Lawyers for the museum said in an email that the ruling was “a welcome conclusion to this case.”

Cassirer’s heirs, who now live in Southern California, have been locked in the legal battle against the museum since 2005, when Claude Cassirer, David’s father (who has since died), initially filed a lawsuit. The heirs contend that the museum should return the painting to the original owners. The museum’s lawyers have argued that its curators did not know the painting was stolen and under Spanish law bear no responsibility for returning it, while Cassirer’s lawyers have argued that the museum’s curators would have discovered the theft if they had done their due diligence in researching the history of the painting.

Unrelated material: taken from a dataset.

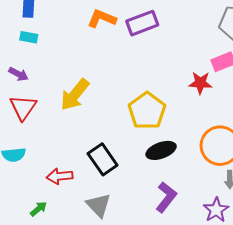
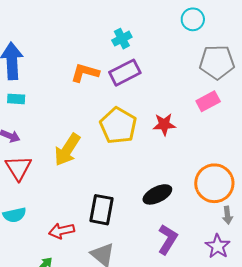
red star: (200, 83) -> (164, 124), moved
yellow pentagon: (147, 111) -> (118, 126), moved
black rectangle: (103, 159) -> (101, 210), turned 52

The key legal issue has been whether Spanish or U.S. law should govern in this situation. The Cassirer family faced a series of setbacks after multiple courts found that Spanish law governed the case, and the museum retained ownership of the painting.

The Cassirers then petitioned the Supreme Court, which took the case. In a unanimous decision in 2022, the court sent the case back to the appellate level, ruling that the lower court should compare Spanish law with California law, instead of federal law, in evaluating the case.

Neither party to the lawsuit disputes the facts of the case surrounding Lilly Cassirer’s surrender of the work. And in 1958, Germany paid her compensation of about $265,000 in today’s dollars.

The painting was later sold at a Nazi government auction and passed through the hands of a variety of collectors, including ones in the United States, before being purchased by Baron Hans Heinrich Thyssen-Bornemisza in 1976. The Spanish government bought the baron’s art collection, including the painting, in 1993 and it has been on display at the museum ever since. In 2000, Claude Cassirer discovered that the painting was at the museum.

In a concurring opinion for the 9th Circuit, Judge Consuelo M. Callahan wrote that while she agreed with the court’s decision that the Spanish museum was not legally obligated to return the painting, she believed the museum still had a moral duty to do so.